====== Text excerpt

Verisk Analytics (Verisk Analytics Stock Quote, Chart, News, Analysts, Financials NASDAQ:VRSK) has come a long way in its ten-plus years as a public company, but investors shouldn’t be wary of those share price gains as this company has a huge runway ahead of it. So says portfolio manager Brett Girard of Liberty International Investment.
“I think Verisk is a great company to invest in,” says Girard, chief financial officer at Liberty, who spoke on BNN Bloomberg on Monday. “We bought this back in the beginning of 2019 and we continue to hold it to this day.”
New Jersey-based Verisk is in its 50th year as a predictive analytics business, with the company now boasting over 70 per cent of Fortune 100 companies using its solutions to handle risk assessment. The company has segments in Insurance, Energy and Specialized Markets and Financial Services, with its subscription-based services covering fields such as insurance underwriting and claims, fraud, regulatory compliance, natural resources, catastrophes, economic forecasting, geopolitical risks and ESG themes.
“They’re in the data analytic space, and what they’re doing is they’re helping the actuaries that work at insurance companies figure out how better to price risk. And that’s a really important thing going forward because in the past it’s sort of been statistical tables and a lot of work that was by hand or manually done within calculations of databases and things like that,” Girard said.
“But with Verisk, they’re really taking this to the next level and they’re using new technologies. They’re using artificial intelligence to sort through the big data and they’re doing a great job at it,” Girard said. “Not only do they have exposure to the insurance space but they’re also in the financial space and the oil and gas space.”
Verisk has seen its share price steadily head northwards over the past decade since a blockbuster IPO in 2009, going from $27 per share to as high as $207 by late last year. The stock finished 2020 up 39 per cent but is currently down 13 per cent for 2021.
But Girard sees more growth for the stock as Verisk rides the wave of digital transformation and AI-inspired analytics currently taking place across all industries.
“I think going forward, if you believe that having more data is going to allow companies and individuals to make better decisions, which we do, Verisk is a great way to play that,” Girard said.
“It’s something that you could hold onto for a long period of time, given the tailwinds of this big data migration that we’re seeing,” he said.
With the majority of its revenues coming from subscriptions and manifesting in long-term contracts, Verisk has sailed through the COVID-19 pandemic with relative ease. The company reported its fourth quarter and full year 2020 financials in February where it hit $713 million in Q4 revenue, up 5.4 per cent year-over-year, and $344.0 million in adjusted EBITDA, up 7.9 per cent year-over-year. (All figures in US dollars.)

============
====== Excerpted data

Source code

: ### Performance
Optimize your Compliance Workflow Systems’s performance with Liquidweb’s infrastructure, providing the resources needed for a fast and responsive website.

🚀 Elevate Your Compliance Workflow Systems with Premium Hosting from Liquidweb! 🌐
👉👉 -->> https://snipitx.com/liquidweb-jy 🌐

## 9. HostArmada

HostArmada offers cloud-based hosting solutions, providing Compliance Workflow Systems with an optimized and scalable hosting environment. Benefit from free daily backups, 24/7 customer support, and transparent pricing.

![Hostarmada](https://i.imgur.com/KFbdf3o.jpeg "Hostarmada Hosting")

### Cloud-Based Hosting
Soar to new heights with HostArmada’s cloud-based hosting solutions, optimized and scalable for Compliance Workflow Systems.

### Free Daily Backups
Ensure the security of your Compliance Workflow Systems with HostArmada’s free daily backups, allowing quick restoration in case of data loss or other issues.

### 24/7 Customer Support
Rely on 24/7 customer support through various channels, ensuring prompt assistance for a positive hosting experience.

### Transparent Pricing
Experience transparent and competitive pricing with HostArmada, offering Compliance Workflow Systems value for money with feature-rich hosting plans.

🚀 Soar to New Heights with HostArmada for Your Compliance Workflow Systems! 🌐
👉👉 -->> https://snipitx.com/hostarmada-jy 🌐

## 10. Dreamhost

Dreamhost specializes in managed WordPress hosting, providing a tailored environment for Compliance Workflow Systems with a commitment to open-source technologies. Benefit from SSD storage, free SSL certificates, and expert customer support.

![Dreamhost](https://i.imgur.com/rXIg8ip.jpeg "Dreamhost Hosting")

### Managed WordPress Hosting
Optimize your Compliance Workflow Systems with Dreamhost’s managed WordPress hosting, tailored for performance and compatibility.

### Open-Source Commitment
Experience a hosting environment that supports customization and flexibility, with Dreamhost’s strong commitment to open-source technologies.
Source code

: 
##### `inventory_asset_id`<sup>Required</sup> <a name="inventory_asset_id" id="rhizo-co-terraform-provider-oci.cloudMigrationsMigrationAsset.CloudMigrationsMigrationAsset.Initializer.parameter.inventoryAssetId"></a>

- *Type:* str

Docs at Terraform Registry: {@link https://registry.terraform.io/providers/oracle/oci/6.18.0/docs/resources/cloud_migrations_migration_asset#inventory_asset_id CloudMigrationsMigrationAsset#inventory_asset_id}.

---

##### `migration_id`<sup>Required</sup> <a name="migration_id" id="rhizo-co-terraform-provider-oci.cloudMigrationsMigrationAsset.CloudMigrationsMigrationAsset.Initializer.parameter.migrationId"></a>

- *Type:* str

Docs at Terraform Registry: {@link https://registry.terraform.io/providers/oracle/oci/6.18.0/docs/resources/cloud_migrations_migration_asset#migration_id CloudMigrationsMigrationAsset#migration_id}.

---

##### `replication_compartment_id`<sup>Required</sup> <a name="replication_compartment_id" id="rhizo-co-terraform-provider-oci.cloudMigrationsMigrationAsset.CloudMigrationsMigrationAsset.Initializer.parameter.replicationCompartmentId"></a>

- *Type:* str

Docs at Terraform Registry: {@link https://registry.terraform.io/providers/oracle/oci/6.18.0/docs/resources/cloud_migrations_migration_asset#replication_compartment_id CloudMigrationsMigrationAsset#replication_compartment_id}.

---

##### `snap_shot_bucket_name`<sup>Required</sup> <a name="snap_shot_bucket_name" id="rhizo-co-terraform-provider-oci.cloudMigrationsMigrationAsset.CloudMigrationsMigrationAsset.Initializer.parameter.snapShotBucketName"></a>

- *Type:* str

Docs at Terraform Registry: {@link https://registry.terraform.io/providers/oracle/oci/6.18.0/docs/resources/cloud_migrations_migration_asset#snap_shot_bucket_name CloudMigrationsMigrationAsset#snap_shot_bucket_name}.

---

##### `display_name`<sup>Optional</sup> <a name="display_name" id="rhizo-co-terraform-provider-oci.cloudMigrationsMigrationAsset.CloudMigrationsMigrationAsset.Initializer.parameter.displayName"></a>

============

:: The problem ::
In the text about Verisk, what percentage of Fortune 100 companies use the company's solutions?

:: Exercise output ::
Over 70 per cent of Fortune 100 companies.